- Born: Michael Francis Shanahan, Sr. October 29, 1939 University City, Missouri, U.S.
- Died: January 15, 2018 (aged 78) St. Louis, Missouri, U.S.
- Education: Saint Louis University
- Known for: Businessman, owner of St. Louis Blues
- Spouse: Mary Ann Barrett
- Parent(s): James Shanahan Mary Shanahan

Association football career
- Position: Defender

College career
- Years: Team / Apps / (Gls)
- 1960: Saint Louis Billikens / 10

= Mike Shanahan (ice hockey) =

American businessman

Michael Shanahan (October 29, 1939 – January 15, 2018) was a businessman, defense contractor, and part-owner of an American professional hockey franchise, the St. Louis Blues of the National Hockey League (NHL), from 1986 through 1990.

He grew up as a son of a truck driver in University City and was a star athlete at Mercy High School. He attended St. Louis University, where he was a soccer star on Billikens soccer teams that won national championships in 1959 and 1960.

After graduating, he worked at McDonnell Douglas Automation Co., Numerical Control Inc., and Cleveland Pneumatic Co. In 1981, he co-founded Engineered Air Systems. The following year, EAS acquired Allis-Chalmers Corporation's Defense Systems Division. In 1983, he incorporated Engineered Support Systems Inc. as a holding company for the defense contracting division, and served as its president, CEO, and chairman until 2005. ESSI produced ground equipment for the military, including nuclear, biological, and chemical defense systems; environmental control systems; and water and petroleum distribution systems.

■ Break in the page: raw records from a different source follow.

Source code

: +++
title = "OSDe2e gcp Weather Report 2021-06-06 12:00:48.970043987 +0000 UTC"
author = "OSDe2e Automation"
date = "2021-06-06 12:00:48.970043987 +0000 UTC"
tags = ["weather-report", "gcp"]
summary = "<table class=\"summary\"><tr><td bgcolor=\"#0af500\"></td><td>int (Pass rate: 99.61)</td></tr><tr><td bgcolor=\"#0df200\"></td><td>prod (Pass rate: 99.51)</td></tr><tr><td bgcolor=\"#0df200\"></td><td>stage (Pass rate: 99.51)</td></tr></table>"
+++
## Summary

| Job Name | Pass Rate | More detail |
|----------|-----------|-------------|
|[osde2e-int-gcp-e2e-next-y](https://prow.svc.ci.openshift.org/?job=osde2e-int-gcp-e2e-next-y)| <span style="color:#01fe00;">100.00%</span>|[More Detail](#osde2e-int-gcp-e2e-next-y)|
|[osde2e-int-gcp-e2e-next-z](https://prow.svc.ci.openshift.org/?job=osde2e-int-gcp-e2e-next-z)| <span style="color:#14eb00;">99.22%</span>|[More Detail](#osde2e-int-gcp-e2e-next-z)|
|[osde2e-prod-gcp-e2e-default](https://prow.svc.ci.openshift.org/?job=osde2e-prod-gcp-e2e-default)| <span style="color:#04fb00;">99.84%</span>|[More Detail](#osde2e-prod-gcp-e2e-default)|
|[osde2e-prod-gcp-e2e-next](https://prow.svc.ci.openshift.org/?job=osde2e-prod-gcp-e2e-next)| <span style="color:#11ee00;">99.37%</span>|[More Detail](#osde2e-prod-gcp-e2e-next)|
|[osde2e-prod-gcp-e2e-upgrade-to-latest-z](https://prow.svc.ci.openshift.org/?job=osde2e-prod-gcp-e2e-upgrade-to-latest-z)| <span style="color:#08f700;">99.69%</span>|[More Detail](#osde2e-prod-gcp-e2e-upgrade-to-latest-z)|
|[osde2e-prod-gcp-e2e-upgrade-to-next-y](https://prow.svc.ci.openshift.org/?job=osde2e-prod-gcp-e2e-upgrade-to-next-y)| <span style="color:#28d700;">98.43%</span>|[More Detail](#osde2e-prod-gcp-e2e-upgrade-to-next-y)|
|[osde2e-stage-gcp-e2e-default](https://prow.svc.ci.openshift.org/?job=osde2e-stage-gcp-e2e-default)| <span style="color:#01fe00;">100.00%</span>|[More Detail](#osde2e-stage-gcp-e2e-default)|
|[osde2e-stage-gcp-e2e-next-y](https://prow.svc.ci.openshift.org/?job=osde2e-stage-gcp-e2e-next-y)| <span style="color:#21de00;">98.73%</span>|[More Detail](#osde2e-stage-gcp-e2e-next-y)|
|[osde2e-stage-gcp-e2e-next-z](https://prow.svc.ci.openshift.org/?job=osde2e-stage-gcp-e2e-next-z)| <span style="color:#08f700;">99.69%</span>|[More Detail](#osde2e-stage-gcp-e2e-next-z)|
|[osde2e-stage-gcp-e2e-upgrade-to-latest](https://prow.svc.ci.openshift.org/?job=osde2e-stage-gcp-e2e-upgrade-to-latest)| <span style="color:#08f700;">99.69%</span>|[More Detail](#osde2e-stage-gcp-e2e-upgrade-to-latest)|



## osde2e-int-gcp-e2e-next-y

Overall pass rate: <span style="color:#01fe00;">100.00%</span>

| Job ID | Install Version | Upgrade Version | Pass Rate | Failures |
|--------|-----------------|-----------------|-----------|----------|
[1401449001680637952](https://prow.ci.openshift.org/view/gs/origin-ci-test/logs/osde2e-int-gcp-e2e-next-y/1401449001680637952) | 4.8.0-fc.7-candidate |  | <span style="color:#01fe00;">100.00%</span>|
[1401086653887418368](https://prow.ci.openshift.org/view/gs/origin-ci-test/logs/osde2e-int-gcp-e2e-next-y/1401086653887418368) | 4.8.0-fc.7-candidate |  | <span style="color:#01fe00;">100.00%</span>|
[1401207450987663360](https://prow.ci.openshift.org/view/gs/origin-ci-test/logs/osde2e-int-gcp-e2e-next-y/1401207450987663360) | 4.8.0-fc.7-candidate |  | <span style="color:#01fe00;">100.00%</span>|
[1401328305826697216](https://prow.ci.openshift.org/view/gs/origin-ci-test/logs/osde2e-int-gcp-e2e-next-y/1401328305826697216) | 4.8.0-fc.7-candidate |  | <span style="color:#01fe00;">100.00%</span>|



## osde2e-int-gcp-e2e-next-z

In 1986, Mayor Vincent C. Schoemehl asked if he would be interested in helping give the Blues local ownership. “That’s a question you don’t expect,” Shanahan later recalled. “But we began discussing it, and I got involved.” Shanahan led an investment group that purchased the Blues from California businessman Harry Ornest in December 1986, when Ornest was in talks to move the team to Saskatoon (Canada). At the same time, the city purchased the St. Louis Arena (1929–1999) from Ornest. His gregarious personality and daring management style made him one of the most popular executives in the region's sports history. Under his leadership in the late 1980s and early 1990s, the St. Louis Blues regained their standing as a mainstream sports attraction. In 1990, Shanahan sold his 10-percent ownership stake to an investment group called Kiel Center Partners, which built a new downtown arena in 1994. Shanahan stayed on as team chairman until 1995, when he was replaced by former Cardinals executive Jerry Ritter.

Shanahan donated more than $10 million to mostly St. Louis charitable efforts personally and through the Shanahan Family Foundation. The atrium at the business school at St. Louis University, his alma mater, is named after him.

He was inducted into the St. Louis University Billikens Hall of Fame in 1994 and the Missouri Sports Hall of Fame in 1997.

He died after a fall on January 15, 2018, aged 78. He was survived by his wife Mary Anne, his son Michael Junior, his daughters Meg and Maureen and his 13 grandchildren.